Последняя панель, верхняя в левой створке, изображала Архонта Великой Тьмы, Антисерафима и другие всемогущие силы Великой Ночи восседающими на руинах Последнего Редута, словно на троне. Молчаливые поклонялись им, южный Стерегущий лизал их окровавленные руки. Все знания и достижения человека пылали в огромном костре, вокруг которого кувыркались внелюди, и большие из темных служителей пожирали меньших в победном пиршестве.
Эта картина была плодом воображения, данью традиции. Высшие существа не имеют ни формы, ни вида, которые можно изобразить карандашом или высечь в камне.
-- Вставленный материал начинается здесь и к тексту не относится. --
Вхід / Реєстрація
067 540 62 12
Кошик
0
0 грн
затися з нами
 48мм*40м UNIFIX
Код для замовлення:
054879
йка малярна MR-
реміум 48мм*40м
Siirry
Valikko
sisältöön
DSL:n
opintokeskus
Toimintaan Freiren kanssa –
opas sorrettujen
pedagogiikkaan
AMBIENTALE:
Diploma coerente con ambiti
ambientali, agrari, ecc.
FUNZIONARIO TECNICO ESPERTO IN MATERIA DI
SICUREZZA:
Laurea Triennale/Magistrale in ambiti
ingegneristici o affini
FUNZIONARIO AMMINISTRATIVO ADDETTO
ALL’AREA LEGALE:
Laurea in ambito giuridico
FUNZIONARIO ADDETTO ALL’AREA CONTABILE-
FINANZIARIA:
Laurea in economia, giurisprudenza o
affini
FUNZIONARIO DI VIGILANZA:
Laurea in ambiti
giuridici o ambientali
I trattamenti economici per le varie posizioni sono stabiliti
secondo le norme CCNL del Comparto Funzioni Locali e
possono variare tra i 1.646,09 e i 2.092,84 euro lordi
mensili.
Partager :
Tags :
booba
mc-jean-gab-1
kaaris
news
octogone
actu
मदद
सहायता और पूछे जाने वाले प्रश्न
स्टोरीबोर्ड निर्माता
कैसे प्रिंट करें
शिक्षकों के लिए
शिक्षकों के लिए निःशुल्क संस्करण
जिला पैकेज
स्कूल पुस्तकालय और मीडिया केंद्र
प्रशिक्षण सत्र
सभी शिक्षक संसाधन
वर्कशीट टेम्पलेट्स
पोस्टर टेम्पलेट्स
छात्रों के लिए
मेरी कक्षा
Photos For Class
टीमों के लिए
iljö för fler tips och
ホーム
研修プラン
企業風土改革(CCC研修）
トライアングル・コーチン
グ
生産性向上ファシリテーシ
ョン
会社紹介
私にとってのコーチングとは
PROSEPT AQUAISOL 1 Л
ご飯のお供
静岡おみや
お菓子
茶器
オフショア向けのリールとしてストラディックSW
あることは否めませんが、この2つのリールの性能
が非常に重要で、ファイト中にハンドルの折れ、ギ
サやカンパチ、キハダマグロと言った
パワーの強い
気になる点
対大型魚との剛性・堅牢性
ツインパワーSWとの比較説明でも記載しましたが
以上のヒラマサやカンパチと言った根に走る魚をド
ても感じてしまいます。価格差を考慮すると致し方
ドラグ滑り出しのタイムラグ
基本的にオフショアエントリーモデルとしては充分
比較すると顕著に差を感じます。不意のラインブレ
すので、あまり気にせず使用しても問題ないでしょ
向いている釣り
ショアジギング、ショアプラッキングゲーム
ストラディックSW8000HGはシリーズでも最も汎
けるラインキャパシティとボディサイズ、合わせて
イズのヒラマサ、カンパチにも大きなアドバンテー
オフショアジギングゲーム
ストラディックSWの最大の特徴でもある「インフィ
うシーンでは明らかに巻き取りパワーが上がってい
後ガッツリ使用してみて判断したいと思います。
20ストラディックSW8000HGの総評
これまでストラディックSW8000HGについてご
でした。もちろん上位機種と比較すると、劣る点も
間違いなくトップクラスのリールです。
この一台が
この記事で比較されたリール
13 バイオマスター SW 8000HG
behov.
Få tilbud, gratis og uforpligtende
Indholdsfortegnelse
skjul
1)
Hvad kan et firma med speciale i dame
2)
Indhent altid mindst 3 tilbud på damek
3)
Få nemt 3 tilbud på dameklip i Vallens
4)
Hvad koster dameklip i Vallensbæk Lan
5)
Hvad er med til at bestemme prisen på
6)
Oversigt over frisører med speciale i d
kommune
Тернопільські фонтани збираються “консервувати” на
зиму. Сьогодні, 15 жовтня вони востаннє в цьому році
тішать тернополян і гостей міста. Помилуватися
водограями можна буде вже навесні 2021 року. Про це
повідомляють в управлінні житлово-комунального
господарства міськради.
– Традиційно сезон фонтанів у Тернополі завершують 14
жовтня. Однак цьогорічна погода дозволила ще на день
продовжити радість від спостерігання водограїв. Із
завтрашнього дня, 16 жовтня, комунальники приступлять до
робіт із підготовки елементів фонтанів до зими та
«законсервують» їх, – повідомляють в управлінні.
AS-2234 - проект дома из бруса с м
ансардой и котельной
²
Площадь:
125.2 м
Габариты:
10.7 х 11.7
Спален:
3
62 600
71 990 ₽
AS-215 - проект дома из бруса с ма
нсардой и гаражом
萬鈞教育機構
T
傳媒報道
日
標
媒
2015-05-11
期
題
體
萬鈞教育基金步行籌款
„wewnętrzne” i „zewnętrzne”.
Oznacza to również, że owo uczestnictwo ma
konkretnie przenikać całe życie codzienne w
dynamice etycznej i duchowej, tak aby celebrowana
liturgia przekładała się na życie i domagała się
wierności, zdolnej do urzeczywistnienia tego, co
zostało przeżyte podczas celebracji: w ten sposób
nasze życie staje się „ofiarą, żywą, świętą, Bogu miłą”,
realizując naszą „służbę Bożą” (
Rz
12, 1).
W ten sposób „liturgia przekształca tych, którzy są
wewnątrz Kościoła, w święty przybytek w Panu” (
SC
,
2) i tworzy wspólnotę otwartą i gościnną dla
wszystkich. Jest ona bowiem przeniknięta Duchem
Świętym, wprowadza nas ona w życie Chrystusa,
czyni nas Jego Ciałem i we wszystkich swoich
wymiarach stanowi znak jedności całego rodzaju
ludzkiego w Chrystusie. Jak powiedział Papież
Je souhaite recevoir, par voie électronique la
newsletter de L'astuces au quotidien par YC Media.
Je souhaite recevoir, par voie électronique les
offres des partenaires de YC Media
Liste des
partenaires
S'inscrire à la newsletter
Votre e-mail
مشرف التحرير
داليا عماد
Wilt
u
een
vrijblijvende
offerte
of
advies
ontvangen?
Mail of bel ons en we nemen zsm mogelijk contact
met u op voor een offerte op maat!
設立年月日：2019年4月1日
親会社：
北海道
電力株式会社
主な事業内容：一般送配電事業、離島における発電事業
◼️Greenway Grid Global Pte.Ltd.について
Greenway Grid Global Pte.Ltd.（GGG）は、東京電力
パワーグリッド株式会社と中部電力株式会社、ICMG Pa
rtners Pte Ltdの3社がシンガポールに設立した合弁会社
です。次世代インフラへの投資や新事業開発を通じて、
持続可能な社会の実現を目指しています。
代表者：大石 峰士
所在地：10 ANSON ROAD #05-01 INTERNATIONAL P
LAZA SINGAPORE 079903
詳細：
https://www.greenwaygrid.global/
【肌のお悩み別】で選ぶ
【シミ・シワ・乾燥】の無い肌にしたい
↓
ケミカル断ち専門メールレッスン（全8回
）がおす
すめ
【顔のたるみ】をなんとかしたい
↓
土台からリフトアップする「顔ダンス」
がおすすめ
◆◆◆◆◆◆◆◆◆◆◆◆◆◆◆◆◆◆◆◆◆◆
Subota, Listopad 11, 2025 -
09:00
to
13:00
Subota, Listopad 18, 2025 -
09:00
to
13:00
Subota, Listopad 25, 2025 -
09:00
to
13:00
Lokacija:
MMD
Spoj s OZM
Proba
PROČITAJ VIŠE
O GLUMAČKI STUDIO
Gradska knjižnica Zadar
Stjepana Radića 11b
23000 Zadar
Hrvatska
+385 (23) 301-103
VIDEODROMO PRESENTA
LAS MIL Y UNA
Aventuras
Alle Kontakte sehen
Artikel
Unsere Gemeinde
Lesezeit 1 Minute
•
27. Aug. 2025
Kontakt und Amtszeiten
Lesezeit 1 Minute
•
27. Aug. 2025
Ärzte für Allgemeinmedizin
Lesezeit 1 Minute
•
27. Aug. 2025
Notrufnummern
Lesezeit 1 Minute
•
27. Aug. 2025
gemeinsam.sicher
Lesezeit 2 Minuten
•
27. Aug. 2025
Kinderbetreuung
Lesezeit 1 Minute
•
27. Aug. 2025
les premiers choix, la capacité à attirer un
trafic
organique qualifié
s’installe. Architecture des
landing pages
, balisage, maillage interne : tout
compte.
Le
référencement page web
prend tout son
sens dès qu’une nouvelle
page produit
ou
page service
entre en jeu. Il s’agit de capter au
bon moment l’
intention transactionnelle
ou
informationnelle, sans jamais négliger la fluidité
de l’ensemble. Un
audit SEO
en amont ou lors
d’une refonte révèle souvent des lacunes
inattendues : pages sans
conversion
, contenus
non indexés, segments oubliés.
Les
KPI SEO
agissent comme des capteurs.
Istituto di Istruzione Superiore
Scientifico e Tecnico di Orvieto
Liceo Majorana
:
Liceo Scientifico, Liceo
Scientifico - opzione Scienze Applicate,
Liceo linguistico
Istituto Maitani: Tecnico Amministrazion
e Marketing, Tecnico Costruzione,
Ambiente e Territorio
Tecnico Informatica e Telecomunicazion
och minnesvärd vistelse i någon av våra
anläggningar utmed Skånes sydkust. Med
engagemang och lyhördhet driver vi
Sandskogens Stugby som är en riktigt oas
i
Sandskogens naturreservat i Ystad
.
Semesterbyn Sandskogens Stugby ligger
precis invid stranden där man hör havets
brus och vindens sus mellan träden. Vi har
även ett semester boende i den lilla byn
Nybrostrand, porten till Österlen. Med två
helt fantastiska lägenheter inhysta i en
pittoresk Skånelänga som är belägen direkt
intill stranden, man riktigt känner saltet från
Тем не менее создательница двери хорошо сумела передать кошмарную сцену, и я понимал, что она выражала.
Последней справа, на самом верху, была картина – противопоставление торжеству тьмы. На ней сиял золотом лучистый шар, воплощающий последний закат древнейших легенд, а на переднем плане, держась за руки, стояли печальные Отец и Мать человечества, и каждый вскинул руку то ли в приветствии, то ли в последнем прощании с веками радости, правившими тогда небесами.
Радостно было мне думать, что даже древний я, создававший эту картину, не считал дни света ребяческим мифом.
Я уперся плечом в резную створку, и дверь открылась.
Разумеется, то была дверь музея. Внутри я нашел пыльные и ржавые остатки стеллажей и экспонатов: почерневшие механизмы, тусклое стекло и пустые книжные полки. Но один из механизмов, имевший форму гроба, еще блестел. И сквозь оконце лился свет.
Этот механизм, давно забытый в Последнем Редуте, задерживал биотическое движение, которое мы называем жизнью, замораживая, а затем бережно отогревая и оживляя каждую клетку тела в отдельности. Такие аппараты использовались в далекие эпохи, когда человек уходил в пространство Вселенной, но те, кто проспал в них слишком долго, выходили измененными. Их тревожили странные сны, навеянные разумом, странствующим в глубочайшей межзвездной бездне, и верность их уже не принадлежала Земле.
В саркофаге лежал Перитой.
Я стер с окошка изморозь, чтобы заглянуть внутрь. Он был страшно искалечен: рубец пересекал пустые глазницы, левая рука отрублена у локтя. Неудивительно, что он даже не пытался вернуться в Последний Редут: слепой калека без ампулы.
Несколько минут поисков – и я нашел в нише "глаз врача". Через мыслепровод, безжалостно выдранный из пишущей машины, я подключил его к саркофагу и наводил "глаз", пока изображение Перитоя не стало отчетливым. Там, на дне его души, сверкая в путанице ассоциаций, снов, страхов и темных мыслей, словно Последний Редут, осажденный страхами и все же бесстрашный, лежало то, что знает и узнает в нас Главное Слово.
Я прошептал Главное Слово. Сияющий, неподвластный времени осколок в его душе дрогнул в радостном узнавании.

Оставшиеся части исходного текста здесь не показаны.